Whilst Googling around for something entirely unrelated, I stumbled on a discussion paper published in January of 2023 about Effective Altruism that argues Global Health & Wellbeing is basically a facade to get people into the way more controversial core of longtermism. I couldn't find something posted about it elsewhere on the forum, so I'll try to summarise here.
The paper argues that there is a big distinction between what they call public facing EA and Core EA. The former cares about global health and wellbeing (GH&W) whereas the latter cares about x-risks, animal welfare and "helping elites get advanced degrees" (which I'll just refer to as core topics). There are several more distinctions between public EA and core EA, e.g. about impartiality and the importance of evidence and reason. The author argues, based on quotes from a variety of posts from a variety of influential people within EA, that for the core audience, GH&W is just a facade such that EA is perceived as 'good' by the broader public, whilst the core members work on much more controversial core topics such as transhumanism that go against many of the principles put forward by GH&W research and positions. The author seems to claim that this was done on purpose and that GH&W merely exists as a method to "convert more recruits" to a controversial core of transhumanism that EA is nowadays. This substantial distinction between GH&W and core topics causes an identity crisis between people who genuinely believe that EA is about GH&W and people who have been convinced of the core topics. The author says that these distinctions have always existed, but have been purposely hidden with nice-sounding GH&W topics by a few core members (such as Yudkowsky, Alexander, Todd, Ord, MacAskill), as a transhumanist agenda would be too controversial for the public, although it was the goal of EA after all and always has been.

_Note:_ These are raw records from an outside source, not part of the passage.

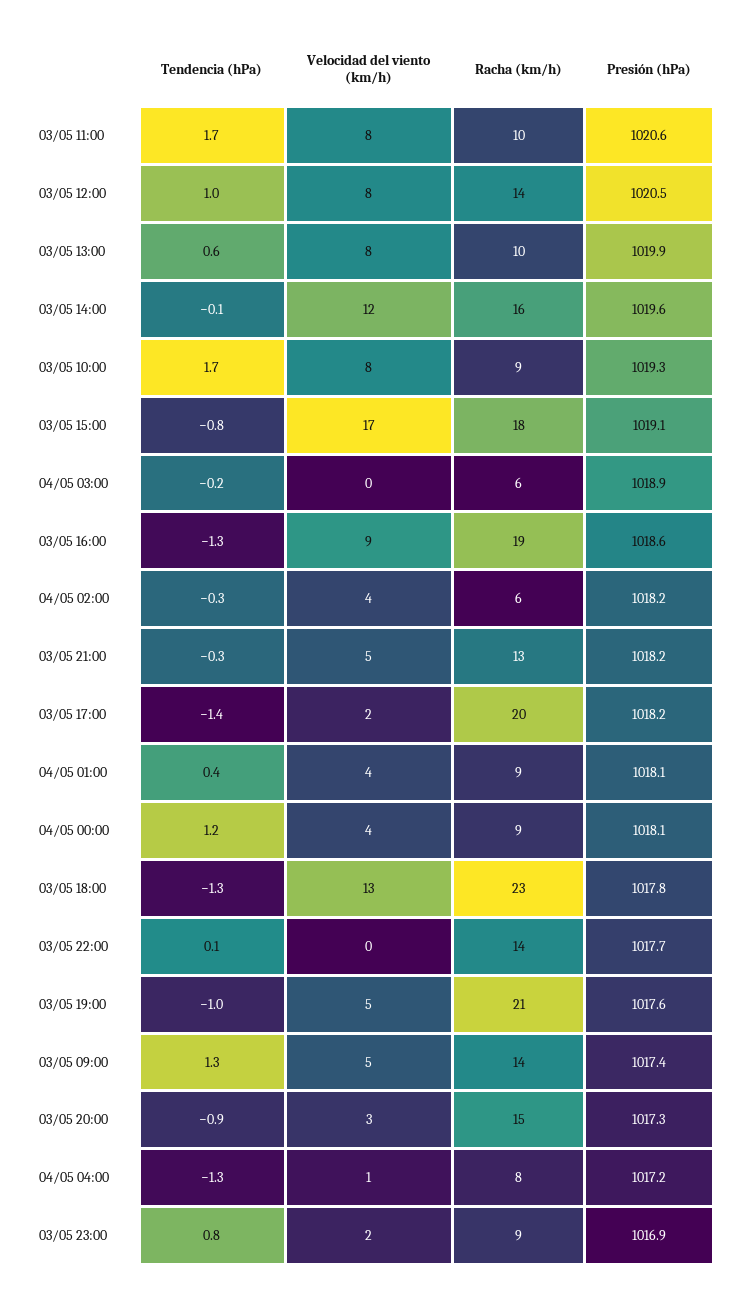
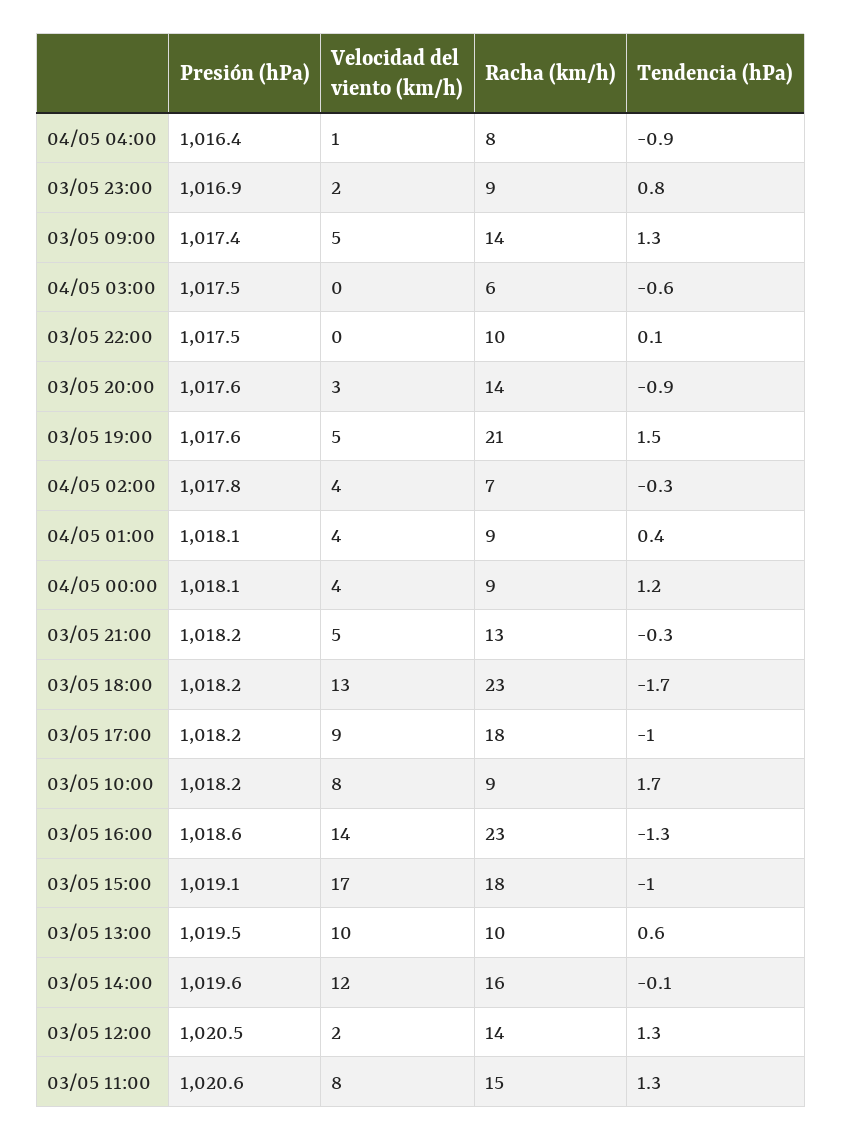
Tendencia (hPa), 03/05 11:00: 1.7 -> 1.3
Racha (km/h), 03/05 11:00: 10 -> 15
Tendencia (hPa), 03/05 12:00: 1 -> 1.3
Velocidad del viento (km/h), 03/05 12:00: 8 -> 2
Velocidad del viento (km/h), 03/05 13:00: 8 -> 10
Presión (hPa), 03/05 13:00: 1019.9 -> 1019.5
Presión (hPa), 03/05 10:00: 1019.3 -> 1018.2
Tendencia (hPa), 03/05 15:00: -0.8 -> -1
Tendencia (hPa), 04/05 03:00: -0.2 -> -0.6
Presión (hPa), 04/05 03:00: 1018.9 -> 1017.5
Velocidad del viento (km/h), 03/05 16:00: 9 -> 14
Racha (km/h), 03/05 16:00: 19 -> 23
Racha (km/h), 04/05 02:00: 6 -> 7
Presión (hPa), 04/05 02:00: 1018.2 -> 1017.8
Tendencia (hPa), 03/05 17:00: -1.4 -> -1
Velocidad del viento (km/h), 03/05 17:00: 2 -> 9
Racha (km/h), 03/05 17:00: 20 -> 18
Tendencia (hPa), 03/05 18:00: -1.3 -> -1.7
Presión (hPa), 03/05 18:00: 1017.8 -> 1018.2
Racha (km/h), 03/05 22:00: 14 -> 10
Presión (hPa), 03/05 22:00: 1017.7 -> 1017.5
Tendencia (hPa), 03/05 19:00: -1 -> 1.5
Racha (km/h), 03/05 20:00: 15 -> 14
Presión (hPa), 03/05 20:00: 1017.3 -> 1017.6
Tendencia (hPa), 04/05 04:00: -1.3 -> -0.9
Presión (hPa), 04/05 04:00: 1017.2 -> 1016.4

To quote from the final paragraph from the paper:
The ‘EA’ that academics write about is a mirage, albeit one invoked as shorthand for a very real phenomenon, i.e., the elevation of RCTs and quantitative evaluation methods in the aid and development sector. [...] Rather, my point is that these articles and the arguments they make—sophisticated and valuable as they are—are not about EA: they are about the Singer-solution to global poverty, effective giving, and about the role of RCTs and quantitative evaluation methods in development practice. EA is an entirely different project, and the magnitude and implications of that project cannot be grasped until people are willing to look at the evidence beyond EA’s glossy front-cover, and see what activities and aims the EA movement actually prioritizes, how funding is actually distributed, whose agenda is actually pursued, and whose interests are actually served.
I think the strategic ambiguity that the paper identifies is inherent to EA. The central concept of EA is so broad - "maximize the good using your limited resources" - that it can be combined with different assumptions to reach vastly different conclusions. For example, if you add assumptions like "influencing the long-term future is intractable and/or not valuable", you might reach the conclusion that the best thing to do with your limited resources is to mitigate global poverty through GiveWell-recommended charities or promoting economic growth. But if you tack on assumptions like "influencing the long-term future is tractable and paramount" and "the best way to improve the future is to reduce x-risk", then you get the x-risk and AI safety agenda.
This makes it challenging and often awkward to talk about what EA focuses on and why. But it's important to avoid describing EA in a way that implies it only supports either GHWB or the longtermist agenda. The paper cites this section of the EA Hub guide for EA groups which addresses this pitfall.